Para criar os traços e os desenhos dos esportistas, respeitando suas características e individualidades, artistas brasileiros – que desenham há muito tempo alguns dos mais famosos heróis dos quadrinhos e do cinema – tiveram uma grande missão através da Metaverse Agency.

Luke Ross – que tem como principais trabalhos os quadrinhos “Spectacular Spider Man”, “Justice League” e também a linha Star Wars -, Cliff Richards, Wellington Dias, Geraldo Borges, Peter Vale, Will Conrad, Leno, Priscila Petraites e TJ foram os convidados da vez para este desafio.

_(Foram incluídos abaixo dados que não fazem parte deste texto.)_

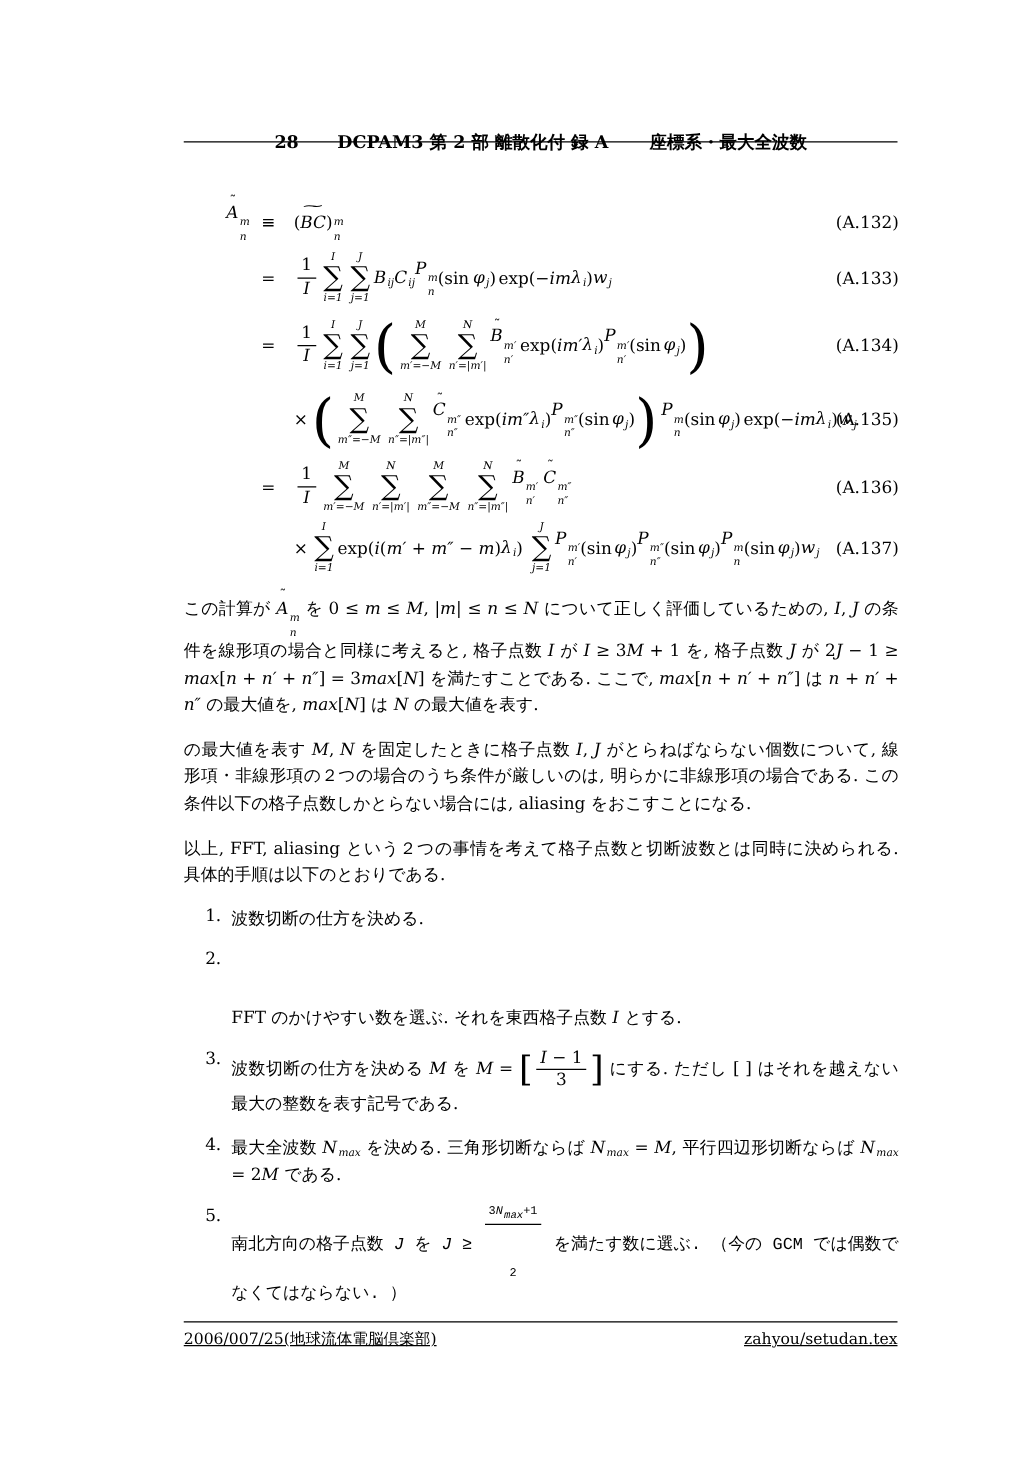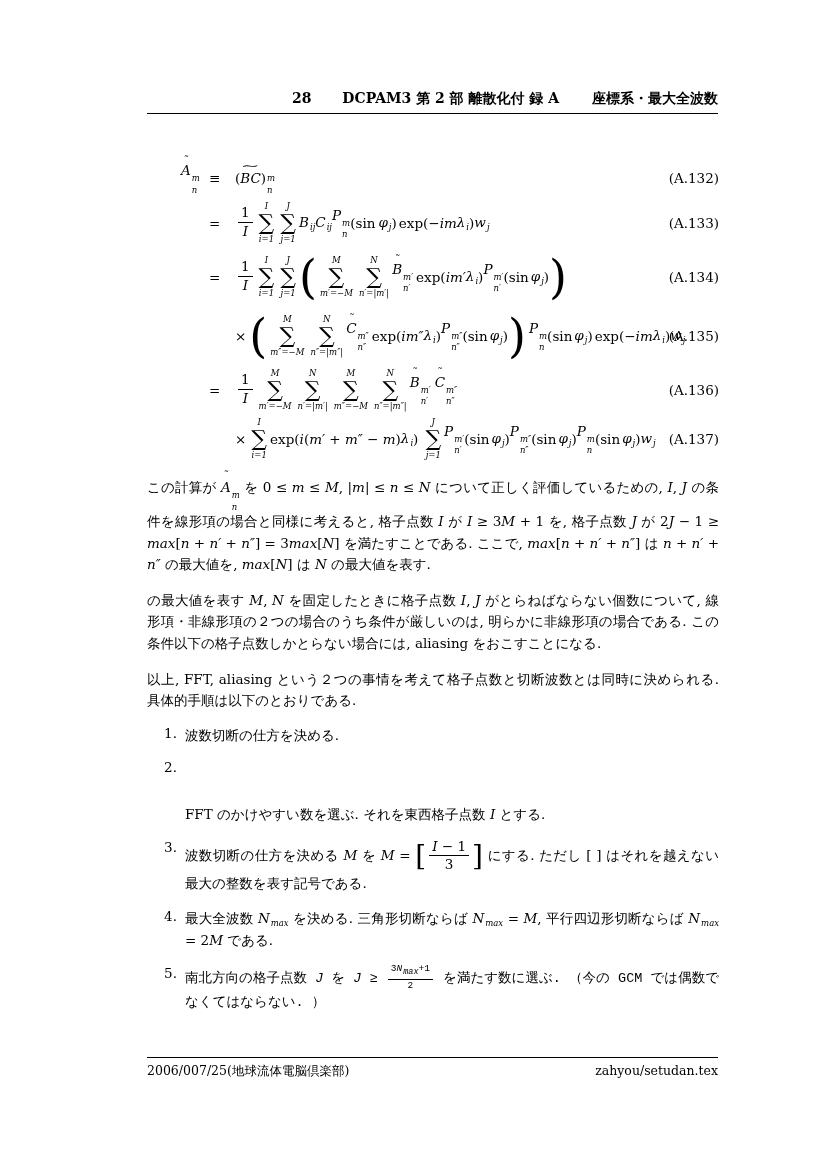--- a/index.html
+++ b/index.html
@@ -6,8 +6,8 @@
   .page{position:relative;width:826px;height:1169px;background:#ffffff;color:#000;
         font-family:"DejaVu Serif","Liberation Serif",serif;overflow:hidden;}
   
-  .header{position:absolute;left:147px;right:108px;top:90px;display:flex;
-          justify-content:flex-end;align-items:baseline;font-size:14px;font-weight:bold;}
+  .header{position:absolute;left:147px;right:108px;top:105px;display:flex;
+          justify-content:center;align-items:baseline;font-size:14px;font-weight:bold;}
   .hleft .pgnum{margin-right:26px;}
   .hright .sec{margin-right:28px;}
   .hrule{position:absolute;left:147px;right:108px;top:113px;border-top:1px solid #000;}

“Após chefiar a Missão Brasileira nos últimos cinco Jogos Olímpicos (Sydney, Atenas, Beijing, Londres e Rio) homenagear os medalhistas de Tóquio era quase um obrigação. Ainda mais através dos artistas da Metaverse, que ilustraram brilhantemente os superpoderes dos nossos atletas”, ressalta Marcus Vinícius Freire, também medalhista olímpico e cofundador da Play9 e da 9Block.

Para o artista Luke Ross, a principal diferença entre as artes para os quadrinhos é encontrar a melhor forma de traduzir o dinamismo do esporte praticado pelo atleta usando uma única imagem.

“Apesar de produzir Quadrinhos digitalmente desde 2011, creio que a principal diferença está no espaço que possuo para expressar essa arte. Nos quadrinhos costumo dispor em média de 20 páginas, sendo em torno de cinco quadros por página, para contar uma ideia. A arte para uma NFT se assemelha mais a uma capa de Quadrinho, onde essa ilustração deve conter os elementos necessários para conquistar o leitor. No caso da criptoarte, o colecionador”, comenta.

Em breve, o projeto da 9Block contemplará também os medalhistas paralímpicos.

Criada em junho de 2021, a 9Block é a primeira plataforma 100% brasileira de NFTs baseada na tecnologia de blockchain Hathor. Com o objetivo de democratizar a criação e comercialização de artes digitais, ela se diferencia das demais por não haver cobrança de taxas.

Para o CEO da Metaverse, Byron Mendes, o crescimento das NFTs apesar de natural, necessita de impulsionamento. “O mercado é forte e a qualidade dos artistas brasileiros é inegável. Desta forma, o próximo passo é focar em novas frentes, para popularizar e democratizar”, afirma.